Have you ever wondered what has inspired the architecture of a golf course? Or perhaps you've noticed how housing developments often crop up on hilly terrain rather than on flat fields. Although seemingly unrelated, these two examples both have one thing in common: moraines. The association is better understood when we look at moraines and how they are formed.

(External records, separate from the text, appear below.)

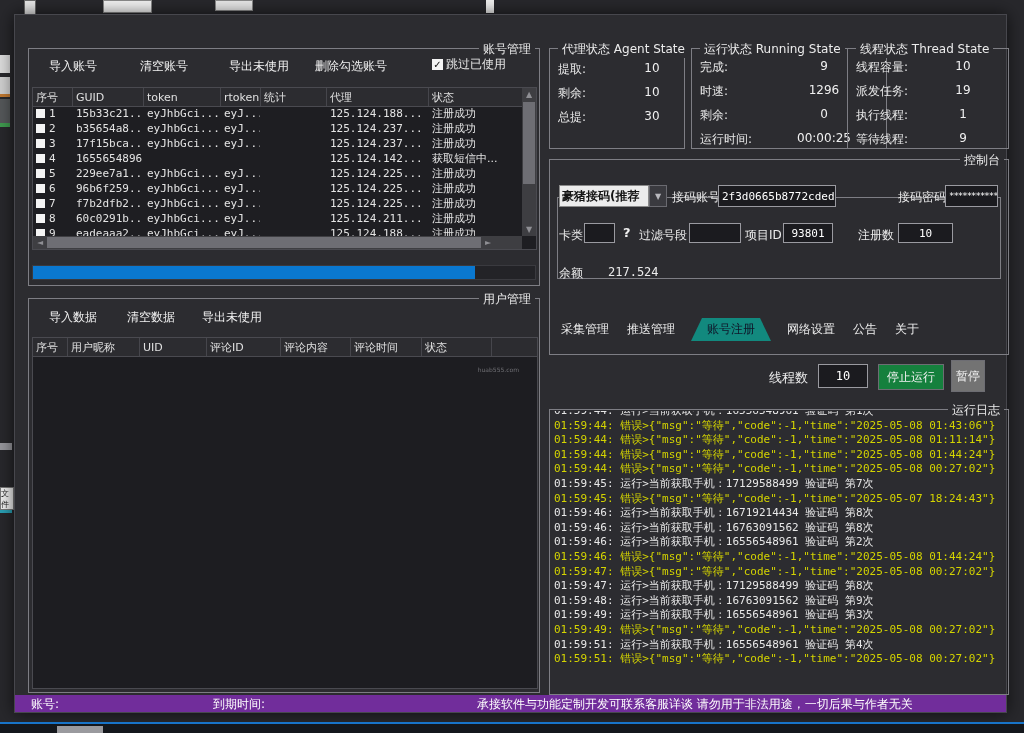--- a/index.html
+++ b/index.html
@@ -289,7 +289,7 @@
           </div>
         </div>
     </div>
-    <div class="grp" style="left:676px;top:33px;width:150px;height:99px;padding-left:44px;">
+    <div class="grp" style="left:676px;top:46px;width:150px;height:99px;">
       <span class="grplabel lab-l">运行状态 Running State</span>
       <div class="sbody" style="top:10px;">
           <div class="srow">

The term 'moraine' emerged in the French Alps several hundred years ago as a local name for the ridges of debris found at the edges of glaciers. Today, it is difficult to generalize about moraines as a land form, since they can take on a variety of sizes and shapes depending on certain glacial situations. Although many definitions have appeared since the term first originated, moraines have one thing in common: they are all accumulations of drift, deposited beneath or at the edge of glaciers.
When glaciers begin to move, by their own internal processes and by gravity, they slide across the rocks and sediments on which they rest, incorporating them into the ice. Along with debris from surrounding land, the rocks are churned and pulverized as the ice continues to move, and the crushed debris, or drift, may be piled up at the front or along the sides of the glacier by melting ice. Depending on the amount of debris and where it lands, moraines can be hundreds of kilometres long and tens of metres high.
Because moraines were formed at melting ice fronts, their sediments were deposited in a jumble of sand, gravel, mud and detached blocks of glacier ice. When those blocks melted, they left holes or kettles in the jumbled drift, leaving behind a landscape of rolling topography containing many small hills and lakes.

Kettle lake

Sound familiar? Was your last round of golf played on a rolling course interspersed with small bodies of water? Because of such picturesque settings, golf courses are often found on moraines.

And why the housing divisions? Not only does the impressive view from atop the rolling moraines entice housing developers, but the high topography and coarse sediment allows for effective drainage. The Oak Ridges moraine north of Toronto, for example, is currently under heavy development, not only for its appealing landscapes, but also for its natural drainage system.